___ RECORDS PROVIDED
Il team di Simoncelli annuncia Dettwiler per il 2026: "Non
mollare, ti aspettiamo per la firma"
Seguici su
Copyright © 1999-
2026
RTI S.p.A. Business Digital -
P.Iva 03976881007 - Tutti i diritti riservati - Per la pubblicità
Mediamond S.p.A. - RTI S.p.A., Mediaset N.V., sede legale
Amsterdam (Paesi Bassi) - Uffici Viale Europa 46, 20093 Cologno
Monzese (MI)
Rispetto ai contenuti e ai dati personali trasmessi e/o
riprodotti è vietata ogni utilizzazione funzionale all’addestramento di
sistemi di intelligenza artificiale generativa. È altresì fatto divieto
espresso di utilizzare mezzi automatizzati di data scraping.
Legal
______
___ RECORDS PROVIDED
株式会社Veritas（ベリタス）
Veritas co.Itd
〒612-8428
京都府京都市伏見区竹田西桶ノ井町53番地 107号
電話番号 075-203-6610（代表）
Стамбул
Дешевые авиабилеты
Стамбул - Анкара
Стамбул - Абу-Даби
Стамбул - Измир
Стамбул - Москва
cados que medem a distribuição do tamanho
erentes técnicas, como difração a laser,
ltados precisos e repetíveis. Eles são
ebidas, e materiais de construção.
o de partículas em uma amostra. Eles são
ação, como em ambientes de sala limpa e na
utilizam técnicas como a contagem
______
(PROBLEM TO WORK ON):
Everything from the line with "cados que medem a distribuição do tamanho" through the line with "utilizam técnicas como a contagem" in the listing above must be retyped exactly, with nothing added.

(SOLUTION TO THE EXERCISE):
cados que medem a distribuição do tamanho
erentes técnicas, como difração a laser,
ltados precisos e repetíveis. Eles são
ebidas, e materiais de construção.
o de partículas em uma amostra. Eles são
ação, como em ambientes de sala limpa e na
utilizam técnicas como a contagem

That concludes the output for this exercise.